C’est ce qu’a répété Gallant lors de ses derniers entretiens à Washington avec le secrétaire d’État Antony Blinken, Austin, le directeur de la CIA William Burns, le conseiller à la sécurité nationale Jake Sullivan, et Hochstein entre autres personnalités.
« Nous continuerons à aider Israël à se défendre, cela ne changera pas », a assuré John Kirby, porte-parole de la Maison Blanche pour la sécurité nationale. « Mais concernant une théorie hypothétique – en particulier en ce qui concerne la frontière nord […] encore une fois, nous ne voulons pas qu’un deuxième front soit ouvert, et nous voulons voir si nous ne pouvons pas résoudre les tensions là-bas par des processus diplomatiques. »
Les responsables de la Maison Blanche n’écartent cependant pas la possibilité réelle d’ouvrir un second front dans le conflit du Proche-Orient.
Lors de conversations avec des responsables israéliens et libanais, ainsi qu’avec d’autres acteurs régionaux, il a été convenu « qu’une escalade majeure n’est dans l’intérêt de personne », a déclaré un haut fonctionnaire de l’administration Biden.
Ce responsable, qui n’est pas autorisé à commenter publiquement les délibérations de la Maison Blanche et qui s’est exprimé sous le couvert de l’anonymat, s’est insurgé contre la « prétendue logique » du chef du Hezbollah, Hassan Nasrallah, qui soutient qu’Israël verrait la fin des attaques du groupe terroriste chiite libanais en concluant un accord de cessez-le-feu avec le Hamas dans la bande de Gaza.
Mais le responsable a également reconnu qu’un accord de cessez-le-feu insaisissable à Gaza contribuerait grandement à apaiser les tensions à la frontière israélo-libanaise.
Le 31 mai, Biden a présenté un accord en trois phases qui conduirait à une trêve prolongée et à la libération d’otages israéliens et de prisonniers palestiniens incarcérés pour atteinte à la sécurité en Israël, mais les négociations entre Israël et le groupe terroriste palestinien semblent dans l’impasse. Un haut fonctionnaire de l’administration Biden a déclaré samedi que les États-Unis avaient présenté une nouvelle proposition aux intermédiaires égyptiens et qataris afin d’essayer de relancer les négociations. Ce responsable a parlé sous le couvert de l’anonymat pour évoquer une initiative que la Maison Blanche n’a pas encore dévoilée publiquement.
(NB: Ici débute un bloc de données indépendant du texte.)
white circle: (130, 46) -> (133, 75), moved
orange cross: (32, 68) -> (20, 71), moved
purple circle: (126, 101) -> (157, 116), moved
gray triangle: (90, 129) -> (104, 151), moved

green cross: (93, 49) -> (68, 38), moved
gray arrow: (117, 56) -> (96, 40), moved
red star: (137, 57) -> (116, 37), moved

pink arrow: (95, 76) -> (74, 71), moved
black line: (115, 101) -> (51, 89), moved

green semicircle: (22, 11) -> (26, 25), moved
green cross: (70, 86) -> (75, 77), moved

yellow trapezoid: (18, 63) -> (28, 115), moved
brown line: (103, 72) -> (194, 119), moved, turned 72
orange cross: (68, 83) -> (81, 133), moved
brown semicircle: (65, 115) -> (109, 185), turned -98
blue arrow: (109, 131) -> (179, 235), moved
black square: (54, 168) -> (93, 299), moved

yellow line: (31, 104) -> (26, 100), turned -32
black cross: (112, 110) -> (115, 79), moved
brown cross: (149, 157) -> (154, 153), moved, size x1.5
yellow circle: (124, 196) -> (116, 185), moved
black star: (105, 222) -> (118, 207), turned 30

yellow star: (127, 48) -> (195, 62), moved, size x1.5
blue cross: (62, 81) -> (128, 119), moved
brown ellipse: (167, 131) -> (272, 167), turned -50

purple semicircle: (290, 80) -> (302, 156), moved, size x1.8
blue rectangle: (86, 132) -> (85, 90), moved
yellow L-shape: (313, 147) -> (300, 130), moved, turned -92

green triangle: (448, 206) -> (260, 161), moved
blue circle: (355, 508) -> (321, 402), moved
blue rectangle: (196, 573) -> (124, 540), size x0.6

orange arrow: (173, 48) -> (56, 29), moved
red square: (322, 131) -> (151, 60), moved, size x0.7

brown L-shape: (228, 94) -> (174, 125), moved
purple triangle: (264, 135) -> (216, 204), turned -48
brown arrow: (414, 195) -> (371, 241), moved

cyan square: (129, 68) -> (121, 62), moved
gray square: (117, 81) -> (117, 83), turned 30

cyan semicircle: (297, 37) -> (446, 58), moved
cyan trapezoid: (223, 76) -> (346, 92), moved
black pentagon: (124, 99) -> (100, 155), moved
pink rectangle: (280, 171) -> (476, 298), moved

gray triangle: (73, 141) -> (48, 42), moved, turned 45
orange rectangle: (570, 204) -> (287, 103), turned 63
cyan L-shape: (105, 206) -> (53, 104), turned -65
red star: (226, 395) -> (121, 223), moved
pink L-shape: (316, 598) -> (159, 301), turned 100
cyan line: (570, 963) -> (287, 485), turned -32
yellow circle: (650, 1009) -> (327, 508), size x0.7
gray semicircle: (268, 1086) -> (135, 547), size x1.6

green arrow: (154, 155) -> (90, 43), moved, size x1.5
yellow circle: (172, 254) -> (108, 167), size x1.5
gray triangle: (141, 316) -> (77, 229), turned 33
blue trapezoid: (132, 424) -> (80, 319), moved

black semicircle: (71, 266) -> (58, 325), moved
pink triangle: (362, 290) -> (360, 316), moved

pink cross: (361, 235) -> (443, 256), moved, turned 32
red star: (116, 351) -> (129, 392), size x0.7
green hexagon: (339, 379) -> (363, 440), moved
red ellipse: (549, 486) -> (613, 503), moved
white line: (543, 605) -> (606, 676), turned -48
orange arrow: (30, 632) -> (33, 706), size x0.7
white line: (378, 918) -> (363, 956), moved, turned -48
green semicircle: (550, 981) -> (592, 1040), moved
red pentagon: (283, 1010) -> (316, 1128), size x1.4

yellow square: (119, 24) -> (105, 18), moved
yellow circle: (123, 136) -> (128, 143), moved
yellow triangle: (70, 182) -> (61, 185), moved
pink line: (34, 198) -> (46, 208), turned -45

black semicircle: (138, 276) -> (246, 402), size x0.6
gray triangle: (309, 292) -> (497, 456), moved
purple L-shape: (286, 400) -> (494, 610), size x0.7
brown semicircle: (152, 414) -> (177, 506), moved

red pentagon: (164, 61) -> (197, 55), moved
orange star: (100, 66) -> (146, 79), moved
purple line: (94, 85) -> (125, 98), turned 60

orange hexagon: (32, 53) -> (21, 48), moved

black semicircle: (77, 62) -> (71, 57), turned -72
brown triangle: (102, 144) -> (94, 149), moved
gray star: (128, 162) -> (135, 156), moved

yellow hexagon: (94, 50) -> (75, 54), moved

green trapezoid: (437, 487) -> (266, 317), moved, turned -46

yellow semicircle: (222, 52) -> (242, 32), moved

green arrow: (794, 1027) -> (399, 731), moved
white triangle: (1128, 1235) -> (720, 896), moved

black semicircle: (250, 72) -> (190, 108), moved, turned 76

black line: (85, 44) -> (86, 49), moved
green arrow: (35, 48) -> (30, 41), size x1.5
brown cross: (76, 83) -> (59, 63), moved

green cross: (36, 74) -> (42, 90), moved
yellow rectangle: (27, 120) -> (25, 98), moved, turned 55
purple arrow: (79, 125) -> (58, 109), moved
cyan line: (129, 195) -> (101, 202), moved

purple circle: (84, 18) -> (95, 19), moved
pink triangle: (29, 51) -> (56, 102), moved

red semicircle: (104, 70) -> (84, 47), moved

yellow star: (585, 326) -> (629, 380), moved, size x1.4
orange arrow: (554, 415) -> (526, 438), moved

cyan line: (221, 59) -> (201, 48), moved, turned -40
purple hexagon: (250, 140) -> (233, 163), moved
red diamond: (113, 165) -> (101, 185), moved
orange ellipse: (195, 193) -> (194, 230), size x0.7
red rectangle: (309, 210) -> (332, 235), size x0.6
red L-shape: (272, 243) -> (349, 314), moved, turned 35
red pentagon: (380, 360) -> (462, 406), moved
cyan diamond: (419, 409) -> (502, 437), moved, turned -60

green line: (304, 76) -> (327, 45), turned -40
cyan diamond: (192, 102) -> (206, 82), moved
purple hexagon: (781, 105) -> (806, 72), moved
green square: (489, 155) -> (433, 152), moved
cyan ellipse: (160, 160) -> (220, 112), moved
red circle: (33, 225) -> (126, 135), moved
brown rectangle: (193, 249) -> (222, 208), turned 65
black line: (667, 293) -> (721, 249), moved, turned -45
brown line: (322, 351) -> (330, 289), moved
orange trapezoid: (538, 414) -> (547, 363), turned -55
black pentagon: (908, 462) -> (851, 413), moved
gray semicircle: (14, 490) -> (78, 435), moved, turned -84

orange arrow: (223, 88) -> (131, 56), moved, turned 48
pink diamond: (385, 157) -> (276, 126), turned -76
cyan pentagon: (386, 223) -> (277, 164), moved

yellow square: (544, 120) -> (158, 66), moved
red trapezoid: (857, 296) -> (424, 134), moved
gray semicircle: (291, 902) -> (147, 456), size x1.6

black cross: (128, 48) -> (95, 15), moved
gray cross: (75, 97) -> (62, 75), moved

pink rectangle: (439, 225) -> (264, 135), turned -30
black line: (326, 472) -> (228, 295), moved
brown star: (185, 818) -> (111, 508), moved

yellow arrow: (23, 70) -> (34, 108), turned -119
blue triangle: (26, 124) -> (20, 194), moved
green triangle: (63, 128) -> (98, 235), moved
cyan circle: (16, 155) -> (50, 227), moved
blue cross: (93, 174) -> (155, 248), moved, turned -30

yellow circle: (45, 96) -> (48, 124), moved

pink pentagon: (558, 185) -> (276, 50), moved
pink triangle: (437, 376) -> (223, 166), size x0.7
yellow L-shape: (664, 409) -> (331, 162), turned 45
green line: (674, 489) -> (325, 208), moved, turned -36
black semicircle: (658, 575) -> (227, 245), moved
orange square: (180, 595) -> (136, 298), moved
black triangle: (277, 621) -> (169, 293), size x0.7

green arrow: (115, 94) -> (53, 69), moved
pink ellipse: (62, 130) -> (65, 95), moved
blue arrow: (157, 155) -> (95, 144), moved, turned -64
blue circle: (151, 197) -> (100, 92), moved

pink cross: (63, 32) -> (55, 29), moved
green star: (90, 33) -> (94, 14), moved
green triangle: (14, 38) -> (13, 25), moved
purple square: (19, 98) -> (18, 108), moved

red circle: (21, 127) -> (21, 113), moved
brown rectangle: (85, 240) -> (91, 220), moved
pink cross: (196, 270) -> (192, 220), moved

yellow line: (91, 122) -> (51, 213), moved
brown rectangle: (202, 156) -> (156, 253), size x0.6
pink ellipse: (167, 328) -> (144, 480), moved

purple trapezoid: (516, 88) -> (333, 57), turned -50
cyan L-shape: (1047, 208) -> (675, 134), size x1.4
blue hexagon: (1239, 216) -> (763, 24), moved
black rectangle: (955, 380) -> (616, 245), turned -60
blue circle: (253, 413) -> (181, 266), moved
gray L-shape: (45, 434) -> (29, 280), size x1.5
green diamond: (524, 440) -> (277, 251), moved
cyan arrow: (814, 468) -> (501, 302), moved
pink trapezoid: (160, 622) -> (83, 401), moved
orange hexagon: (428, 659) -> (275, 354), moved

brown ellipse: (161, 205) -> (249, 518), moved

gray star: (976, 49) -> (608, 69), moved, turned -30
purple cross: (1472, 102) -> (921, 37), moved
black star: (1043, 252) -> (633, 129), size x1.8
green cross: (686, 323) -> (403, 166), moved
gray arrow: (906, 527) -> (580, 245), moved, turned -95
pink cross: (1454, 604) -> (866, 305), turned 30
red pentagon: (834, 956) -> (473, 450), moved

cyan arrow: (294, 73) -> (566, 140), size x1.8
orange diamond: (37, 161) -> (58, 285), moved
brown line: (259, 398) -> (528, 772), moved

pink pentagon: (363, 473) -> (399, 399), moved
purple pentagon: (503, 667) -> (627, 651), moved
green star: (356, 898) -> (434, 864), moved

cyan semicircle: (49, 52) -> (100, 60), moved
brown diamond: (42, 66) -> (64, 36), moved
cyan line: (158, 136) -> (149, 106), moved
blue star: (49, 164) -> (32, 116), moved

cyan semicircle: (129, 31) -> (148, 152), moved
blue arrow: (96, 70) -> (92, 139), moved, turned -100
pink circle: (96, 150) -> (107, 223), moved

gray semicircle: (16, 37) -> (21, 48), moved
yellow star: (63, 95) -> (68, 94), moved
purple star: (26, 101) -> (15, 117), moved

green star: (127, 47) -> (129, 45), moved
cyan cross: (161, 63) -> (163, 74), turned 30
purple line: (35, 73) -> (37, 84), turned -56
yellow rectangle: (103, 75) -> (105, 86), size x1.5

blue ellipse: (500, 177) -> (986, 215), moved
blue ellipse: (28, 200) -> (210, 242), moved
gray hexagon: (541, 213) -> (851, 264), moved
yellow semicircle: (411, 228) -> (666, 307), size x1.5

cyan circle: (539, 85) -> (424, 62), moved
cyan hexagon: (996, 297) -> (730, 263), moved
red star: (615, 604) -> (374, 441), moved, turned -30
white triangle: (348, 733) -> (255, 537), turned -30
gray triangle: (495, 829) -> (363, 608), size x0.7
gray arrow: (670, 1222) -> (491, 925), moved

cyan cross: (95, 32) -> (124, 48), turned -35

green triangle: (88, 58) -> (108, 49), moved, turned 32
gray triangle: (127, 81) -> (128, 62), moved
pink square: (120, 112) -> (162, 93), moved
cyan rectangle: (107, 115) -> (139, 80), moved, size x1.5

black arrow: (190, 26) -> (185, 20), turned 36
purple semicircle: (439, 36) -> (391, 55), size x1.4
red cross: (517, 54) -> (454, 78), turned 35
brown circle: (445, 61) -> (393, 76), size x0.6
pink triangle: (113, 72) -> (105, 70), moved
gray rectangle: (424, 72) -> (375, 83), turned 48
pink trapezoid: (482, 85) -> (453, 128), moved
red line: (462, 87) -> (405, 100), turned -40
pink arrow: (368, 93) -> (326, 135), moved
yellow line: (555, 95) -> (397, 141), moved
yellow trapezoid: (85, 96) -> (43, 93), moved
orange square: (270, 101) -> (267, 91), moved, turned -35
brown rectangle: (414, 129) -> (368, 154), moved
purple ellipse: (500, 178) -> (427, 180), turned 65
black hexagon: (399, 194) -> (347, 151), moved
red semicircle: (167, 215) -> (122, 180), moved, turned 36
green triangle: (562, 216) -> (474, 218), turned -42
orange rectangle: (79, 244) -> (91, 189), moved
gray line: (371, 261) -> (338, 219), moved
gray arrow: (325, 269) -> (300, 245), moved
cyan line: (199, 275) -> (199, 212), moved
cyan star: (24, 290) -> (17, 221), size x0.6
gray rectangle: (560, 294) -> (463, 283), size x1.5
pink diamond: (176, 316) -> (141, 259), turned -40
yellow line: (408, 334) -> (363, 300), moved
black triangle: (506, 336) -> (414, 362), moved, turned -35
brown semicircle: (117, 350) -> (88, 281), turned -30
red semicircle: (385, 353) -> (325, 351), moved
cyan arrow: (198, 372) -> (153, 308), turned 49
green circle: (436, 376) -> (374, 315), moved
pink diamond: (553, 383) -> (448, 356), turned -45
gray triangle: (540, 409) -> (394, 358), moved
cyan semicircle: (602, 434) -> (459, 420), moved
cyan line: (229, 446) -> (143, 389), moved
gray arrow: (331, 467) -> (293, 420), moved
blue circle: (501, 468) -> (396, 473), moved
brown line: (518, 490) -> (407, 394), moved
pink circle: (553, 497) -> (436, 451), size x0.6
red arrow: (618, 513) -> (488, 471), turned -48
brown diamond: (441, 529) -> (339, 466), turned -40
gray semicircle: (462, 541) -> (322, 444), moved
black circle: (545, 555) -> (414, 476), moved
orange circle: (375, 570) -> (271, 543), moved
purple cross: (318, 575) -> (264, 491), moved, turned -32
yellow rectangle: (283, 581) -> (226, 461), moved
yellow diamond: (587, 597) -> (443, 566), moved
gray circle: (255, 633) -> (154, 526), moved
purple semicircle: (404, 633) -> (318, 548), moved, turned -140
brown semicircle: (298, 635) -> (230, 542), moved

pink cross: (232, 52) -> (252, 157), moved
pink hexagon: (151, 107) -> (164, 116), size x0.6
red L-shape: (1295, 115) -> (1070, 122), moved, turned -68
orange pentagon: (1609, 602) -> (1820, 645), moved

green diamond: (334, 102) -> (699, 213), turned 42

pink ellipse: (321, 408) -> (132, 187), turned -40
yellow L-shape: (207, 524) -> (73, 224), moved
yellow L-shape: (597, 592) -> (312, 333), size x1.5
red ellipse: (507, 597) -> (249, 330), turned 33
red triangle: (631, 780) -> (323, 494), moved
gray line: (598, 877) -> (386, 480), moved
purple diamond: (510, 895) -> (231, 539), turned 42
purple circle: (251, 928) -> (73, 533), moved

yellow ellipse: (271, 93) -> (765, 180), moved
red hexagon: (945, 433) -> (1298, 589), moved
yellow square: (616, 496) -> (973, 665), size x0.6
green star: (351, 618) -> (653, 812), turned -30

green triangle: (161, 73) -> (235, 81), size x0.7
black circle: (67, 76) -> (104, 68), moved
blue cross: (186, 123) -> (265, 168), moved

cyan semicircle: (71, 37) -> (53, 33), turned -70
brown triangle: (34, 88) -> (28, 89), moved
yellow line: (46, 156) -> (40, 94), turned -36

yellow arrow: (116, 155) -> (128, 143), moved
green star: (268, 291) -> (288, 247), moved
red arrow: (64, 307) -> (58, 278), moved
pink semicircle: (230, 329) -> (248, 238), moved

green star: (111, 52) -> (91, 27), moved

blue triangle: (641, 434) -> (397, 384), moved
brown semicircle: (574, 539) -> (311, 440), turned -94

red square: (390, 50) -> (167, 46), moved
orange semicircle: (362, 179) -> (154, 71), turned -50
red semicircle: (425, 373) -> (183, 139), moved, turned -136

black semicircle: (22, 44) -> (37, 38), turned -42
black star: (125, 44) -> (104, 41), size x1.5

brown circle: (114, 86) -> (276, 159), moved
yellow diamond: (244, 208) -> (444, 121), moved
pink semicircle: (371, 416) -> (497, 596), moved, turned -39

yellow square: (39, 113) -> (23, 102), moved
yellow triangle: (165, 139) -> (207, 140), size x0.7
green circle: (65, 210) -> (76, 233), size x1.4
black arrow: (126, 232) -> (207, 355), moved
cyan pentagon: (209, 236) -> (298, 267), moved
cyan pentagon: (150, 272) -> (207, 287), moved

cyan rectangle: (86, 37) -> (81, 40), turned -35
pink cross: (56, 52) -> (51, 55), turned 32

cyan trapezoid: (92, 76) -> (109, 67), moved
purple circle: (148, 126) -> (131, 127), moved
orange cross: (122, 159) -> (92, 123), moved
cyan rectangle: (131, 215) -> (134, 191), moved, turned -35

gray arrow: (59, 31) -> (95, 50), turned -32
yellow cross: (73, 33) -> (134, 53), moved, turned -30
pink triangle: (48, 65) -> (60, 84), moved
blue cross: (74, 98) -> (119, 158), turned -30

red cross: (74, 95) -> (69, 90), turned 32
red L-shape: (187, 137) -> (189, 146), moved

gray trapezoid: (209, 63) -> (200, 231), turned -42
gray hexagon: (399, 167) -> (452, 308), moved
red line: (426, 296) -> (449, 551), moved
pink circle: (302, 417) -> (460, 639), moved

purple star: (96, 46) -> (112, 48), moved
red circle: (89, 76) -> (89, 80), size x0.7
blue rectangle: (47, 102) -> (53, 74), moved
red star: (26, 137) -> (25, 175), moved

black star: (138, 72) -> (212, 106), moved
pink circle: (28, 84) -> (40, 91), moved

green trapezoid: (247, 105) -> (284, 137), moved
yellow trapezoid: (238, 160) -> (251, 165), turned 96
Selon Randa Slim, chercheuse au Middle East Institute (MEI), il y a encore de l’espoir que les plans israéliens de ralentissement des combats dans la ville méridionale de Rafah et ailleurs dans la bande de Gaza puissent amener le Hezbollah à modérer ses tirs de roquettes sur Israël.
Mais sans cessez-le-feu à Gaza, toute accalmie temporaire à la frontière israélo-libanaise « n’est pas suffisante », a affirmé Slim.